[Stored data entries]
## Start
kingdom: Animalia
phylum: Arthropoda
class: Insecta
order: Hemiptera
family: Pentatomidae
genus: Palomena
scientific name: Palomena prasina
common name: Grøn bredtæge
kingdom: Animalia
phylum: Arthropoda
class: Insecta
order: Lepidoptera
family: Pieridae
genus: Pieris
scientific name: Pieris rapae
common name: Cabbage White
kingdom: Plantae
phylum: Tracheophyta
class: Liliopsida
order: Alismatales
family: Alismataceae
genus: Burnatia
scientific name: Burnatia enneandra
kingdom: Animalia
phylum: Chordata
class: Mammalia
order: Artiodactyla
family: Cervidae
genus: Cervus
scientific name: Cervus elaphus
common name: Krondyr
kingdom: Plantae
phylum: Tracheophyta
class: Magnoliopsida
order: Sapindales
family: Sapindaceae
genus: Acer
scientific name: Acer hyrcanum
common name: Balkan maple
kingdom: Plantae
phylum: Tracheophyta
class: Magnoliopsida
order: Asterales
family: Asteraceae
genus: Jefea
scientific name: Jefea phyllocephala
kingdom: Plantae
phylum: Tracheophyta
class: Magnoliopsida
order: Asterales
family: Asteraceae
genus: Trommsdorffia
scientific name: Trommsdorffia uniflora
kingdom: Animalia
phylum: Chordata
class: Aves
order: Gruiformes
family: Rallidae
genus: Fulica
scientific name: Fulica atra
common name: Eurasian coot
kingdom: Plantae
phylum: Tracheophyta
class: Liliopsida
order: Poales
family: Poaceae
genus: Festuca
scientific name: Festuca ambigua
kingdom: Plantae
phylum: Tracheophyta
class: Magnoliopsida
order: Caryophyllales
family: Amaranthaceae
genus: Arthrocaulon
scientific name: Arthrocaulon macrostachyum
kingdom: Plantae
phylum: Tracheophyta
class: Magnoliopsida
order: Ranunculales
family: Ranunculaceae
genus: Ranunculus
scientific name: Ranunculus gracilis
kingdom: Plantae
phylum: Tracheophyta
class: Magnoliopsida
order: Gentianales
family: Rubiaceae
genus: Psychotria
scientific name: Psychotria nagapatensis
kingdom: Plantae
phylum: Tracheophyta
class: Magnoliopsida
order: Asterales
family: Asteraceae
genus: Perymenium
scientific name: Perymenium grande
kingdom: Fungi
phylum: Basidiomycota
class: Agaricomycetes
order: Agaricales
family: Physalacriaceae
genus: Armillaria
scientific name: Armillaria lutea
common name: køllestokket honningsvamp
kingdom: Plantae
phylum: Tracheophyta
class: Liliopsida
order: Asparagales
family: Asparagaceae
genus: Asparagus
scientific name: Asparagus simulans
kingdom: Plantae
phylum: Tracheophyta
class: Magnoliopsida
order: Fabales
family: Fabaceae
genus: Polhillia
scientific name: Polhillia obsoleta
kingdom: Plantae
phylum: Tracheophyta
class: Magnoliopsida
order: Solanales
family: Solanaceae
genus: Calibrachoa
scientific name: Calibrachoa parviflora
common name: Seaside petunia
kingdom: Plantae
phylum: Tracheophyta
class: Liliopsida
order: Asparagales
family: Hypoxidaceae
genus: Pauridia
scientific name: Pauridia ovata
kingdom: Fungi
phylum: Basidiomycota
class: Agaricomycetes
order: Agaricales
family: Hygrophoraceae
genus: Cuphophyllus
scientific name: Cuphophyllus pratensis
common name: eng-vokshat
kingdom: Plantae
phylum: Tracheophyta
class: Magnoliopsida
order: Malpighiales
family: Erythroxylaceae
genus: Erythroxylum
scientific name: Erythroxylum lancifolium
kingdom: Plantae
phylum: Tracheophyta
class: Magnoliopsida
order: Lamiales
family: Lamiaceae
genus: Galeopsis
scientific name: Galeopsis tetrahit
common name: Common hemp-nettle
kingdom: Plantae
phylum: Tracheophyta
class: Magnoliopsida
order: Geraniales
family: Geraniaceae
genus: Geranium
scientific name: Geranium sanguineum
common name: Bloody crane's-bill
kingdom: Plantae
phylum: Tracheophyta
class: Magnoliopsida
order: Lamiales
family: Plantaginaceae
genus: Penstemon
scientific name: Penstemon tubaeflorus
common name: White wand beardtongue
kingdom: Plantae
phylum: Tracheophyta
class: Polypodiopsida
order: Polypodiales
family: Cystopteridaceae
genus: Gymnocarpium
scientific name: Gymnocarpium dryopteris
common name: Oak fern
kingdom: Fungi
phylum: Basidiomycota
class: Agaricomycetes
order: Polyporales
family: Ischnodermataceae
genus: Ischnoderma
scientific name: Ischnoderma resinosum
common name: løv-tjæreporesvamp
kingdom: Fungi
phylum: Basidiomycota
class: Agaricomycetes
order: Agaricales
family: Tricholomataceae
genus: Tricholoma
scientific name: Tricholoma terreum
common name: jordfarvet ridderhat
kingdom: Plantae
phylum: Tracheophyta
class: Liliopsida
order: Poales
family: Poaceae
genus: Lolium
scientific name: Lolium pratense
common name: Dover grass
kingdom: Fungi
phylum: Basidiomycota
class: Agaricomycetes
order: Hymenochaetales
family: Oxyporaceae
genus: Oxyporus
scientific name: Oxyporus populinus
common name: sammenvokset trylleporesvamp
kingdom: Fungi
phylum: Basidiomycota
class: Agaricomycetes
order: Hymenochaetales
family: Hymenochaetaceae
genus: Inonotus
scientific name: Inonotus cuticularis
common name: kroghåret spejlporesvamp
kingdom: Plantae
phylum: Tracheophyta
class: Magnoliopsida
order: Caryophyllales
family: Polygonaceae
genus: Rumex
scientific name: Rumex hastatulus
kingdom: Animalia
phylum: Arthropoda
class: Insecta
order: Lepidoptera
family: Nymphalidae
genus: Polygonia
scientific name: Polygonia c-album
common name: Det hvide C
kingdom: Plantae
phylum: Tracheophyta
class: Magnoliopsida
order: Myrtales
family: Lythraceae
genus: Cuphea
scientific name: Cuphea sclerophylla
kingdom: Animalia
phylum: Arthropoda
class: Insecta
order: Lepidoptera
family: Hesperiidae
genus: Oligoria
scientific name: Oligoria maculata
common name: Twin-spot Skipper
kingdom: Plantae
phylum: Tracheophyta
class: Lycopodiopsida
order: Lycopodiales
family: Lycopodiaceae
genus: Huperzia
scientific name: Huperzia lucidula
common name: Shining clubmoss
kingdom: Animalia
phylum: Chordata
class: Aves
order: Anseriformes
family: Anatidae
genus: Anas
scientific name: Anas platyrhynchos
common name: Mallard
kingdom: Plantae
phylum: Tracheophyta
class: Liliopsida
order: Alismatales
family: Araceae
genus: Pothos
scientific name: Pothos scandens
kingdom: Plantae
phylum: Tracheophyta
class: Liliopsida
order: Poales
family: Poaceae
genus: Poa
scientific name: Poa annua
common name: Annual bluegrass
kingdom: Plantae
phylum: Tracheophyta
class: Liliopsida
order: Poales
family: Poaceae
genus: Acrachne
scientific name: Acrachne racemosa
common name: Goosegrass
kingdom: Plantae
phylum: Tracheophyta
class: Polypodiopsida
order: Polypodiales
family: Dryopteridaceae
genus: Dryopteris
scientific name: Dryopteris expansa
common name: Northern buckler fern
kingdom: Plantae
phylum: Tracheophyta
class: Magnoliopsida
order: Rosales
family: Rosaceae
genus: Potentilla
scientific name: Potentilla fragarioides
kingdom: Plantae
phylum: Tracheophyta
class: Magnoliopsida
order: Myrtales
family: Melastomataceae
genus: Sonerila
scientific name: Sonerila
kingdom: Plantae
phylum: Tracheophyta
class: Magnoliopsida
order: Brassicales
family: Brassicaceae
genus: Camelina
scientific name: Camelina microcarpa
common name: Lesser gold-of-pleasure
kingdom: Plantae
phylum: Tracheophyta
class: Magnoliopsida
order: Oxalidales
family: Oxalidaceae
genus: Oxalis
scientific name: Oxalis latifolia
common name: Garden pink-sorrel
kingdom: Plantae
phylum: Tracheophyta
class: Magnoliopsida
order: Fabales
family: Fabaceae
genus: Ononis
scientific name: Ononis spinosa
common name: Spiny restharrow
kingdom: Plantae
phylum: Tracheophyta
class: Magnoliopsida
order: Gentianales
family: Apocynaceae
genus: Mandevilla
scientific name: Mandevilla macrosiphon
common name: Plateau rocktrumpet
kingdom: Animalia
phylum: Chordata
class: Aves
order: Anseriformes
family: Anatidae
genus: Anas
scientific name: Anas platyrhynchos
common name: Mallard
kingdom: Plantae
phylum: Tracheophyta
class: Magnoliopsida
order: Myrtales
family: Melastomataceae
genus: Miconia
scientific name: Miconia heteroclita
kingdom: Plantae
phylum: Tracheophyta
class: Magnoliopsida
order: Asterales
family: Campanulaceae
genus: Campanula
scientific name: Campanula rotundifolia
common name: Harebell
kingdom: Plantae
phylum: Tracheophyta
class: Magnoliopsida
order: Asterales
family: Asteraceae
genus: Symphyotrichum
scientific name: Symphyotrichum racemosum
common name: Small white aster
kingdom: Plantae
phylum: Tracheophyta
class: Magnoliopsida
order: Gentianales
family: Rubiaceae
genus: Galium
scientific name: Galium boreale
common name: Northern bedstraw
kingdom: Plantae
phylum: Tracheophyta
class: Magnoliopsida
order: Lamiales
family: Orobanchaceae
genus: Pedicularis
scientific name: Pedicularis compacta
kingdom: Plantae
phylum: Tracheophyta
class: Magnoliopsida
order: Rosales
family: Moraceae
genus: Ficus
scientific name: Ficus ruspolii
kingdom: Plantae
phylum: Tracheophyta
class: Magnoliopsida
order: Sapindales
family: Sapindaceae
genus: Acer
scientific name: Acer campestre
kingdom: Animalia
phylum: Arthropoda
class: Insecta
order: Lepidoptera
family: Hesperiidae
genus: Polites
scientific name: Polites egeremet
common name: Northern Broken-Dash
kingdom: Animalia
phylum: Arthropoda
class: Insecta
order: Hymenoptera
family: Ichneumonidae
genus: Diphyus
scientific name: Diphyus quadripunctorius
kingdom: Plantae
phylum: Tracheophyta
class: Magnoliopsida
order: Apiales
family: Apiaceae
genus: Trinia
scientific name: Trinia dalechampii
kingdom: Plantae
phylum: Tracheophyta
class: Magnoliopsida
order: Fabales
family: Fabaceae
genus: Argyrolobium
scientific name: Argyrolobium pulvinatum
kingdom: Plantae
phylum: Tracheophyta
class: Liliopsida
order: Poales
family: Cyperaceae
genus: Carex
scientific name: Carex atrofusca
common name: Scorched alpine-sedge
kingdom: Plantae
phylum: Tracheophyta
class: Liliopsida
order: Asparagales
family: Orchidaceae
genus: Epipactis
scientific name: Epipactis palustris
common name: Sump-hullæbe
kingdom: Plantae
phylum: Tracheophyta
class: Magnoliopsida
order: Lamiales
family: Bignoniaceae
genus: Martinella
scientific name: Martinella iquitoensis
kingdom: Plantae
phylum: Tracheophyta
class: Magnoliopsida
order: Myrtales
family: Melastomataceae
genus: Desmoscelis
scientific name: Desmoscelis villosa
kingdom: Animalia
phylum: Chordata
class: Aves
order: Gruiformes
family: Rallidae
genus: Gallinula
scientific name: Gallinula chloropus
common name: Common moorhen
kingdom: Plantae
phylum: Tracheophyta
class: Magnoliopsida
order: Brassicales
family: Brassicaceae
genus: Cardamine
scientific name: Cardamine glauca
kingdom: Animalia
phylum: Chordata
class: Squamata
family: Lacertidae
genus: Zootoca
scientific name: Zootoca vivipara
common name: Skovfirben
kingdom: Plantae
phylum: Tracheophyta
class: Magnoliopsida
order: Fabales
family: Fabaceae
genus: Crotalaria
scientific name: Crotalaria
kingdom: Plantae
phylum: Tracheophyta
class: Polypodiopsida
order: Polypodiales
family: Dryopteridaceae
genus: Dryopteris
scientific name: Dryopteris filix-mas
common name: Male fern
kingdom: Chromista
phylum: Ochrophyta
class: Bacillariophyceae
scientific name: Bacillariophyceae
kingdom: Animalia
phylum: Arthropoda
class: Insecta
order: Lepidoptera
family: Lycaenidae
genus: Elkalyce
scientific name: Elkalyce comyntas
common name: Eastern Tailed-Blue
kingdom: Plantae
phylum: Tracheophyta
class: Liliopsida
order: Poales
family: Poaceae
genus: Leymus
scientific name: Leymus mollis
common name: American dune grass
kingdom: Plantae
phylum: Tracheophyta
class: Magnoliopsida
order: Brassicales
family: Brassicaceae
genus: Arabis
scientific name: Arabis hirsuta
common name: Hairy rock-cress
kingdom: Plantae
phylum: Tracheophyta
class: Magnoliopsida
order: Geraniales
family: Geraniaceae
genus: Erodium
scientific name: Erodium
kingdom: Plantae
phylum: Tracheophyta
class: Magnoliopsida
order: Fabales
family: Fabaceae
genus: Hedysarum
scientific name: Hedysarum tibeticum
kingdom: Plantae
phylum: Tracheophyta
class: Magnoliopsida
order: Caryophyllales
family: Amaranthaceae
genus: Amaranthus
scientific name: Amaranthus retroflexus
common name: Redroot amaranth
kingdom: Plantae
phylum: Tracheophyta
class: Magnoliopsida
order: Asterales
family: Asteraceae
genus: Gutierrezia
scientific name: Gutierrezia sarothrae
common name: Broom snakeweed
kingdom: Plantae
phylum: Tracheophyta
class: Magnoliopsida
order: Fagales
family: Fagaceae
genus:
## End
CHALLENGE
Starting at the line that contains "family: Ichneumonidae" and ending at the line that contains "genus: Epipactis", change "phylum" to "division" and give back only those lines.

EXERCISE OUTPUT
family: Ichneumonidae
genus: Diphyus
scientific name: Diphyus quadripunctorius
kingdom: Plantae
division: Tracheophyta
class: Magnoliopsida
order: Apiales
family: Apiaceae
genus: Trinia
scientific name: Trinia dalechampii
kingdom: Plantae
division: Tracheophyta
class: Magnoliopsida
order: Fabales
family: Fabaceae
genus: Argyrolobium
scientific name: Argyrolobium pulvinatum
kingdom: Plantae
division: Tracheophyta
class: Liliopsida
order: Poales
family: Cyperaceae
genus: Carex
scientific name: Carex atrofusca
common name: Scorched alpine-sedge
kingdom: Plantae
division: Tracheophyta
class: Liliopsida
order: Asparagales
family: Orchidaceae
genus: Epipactis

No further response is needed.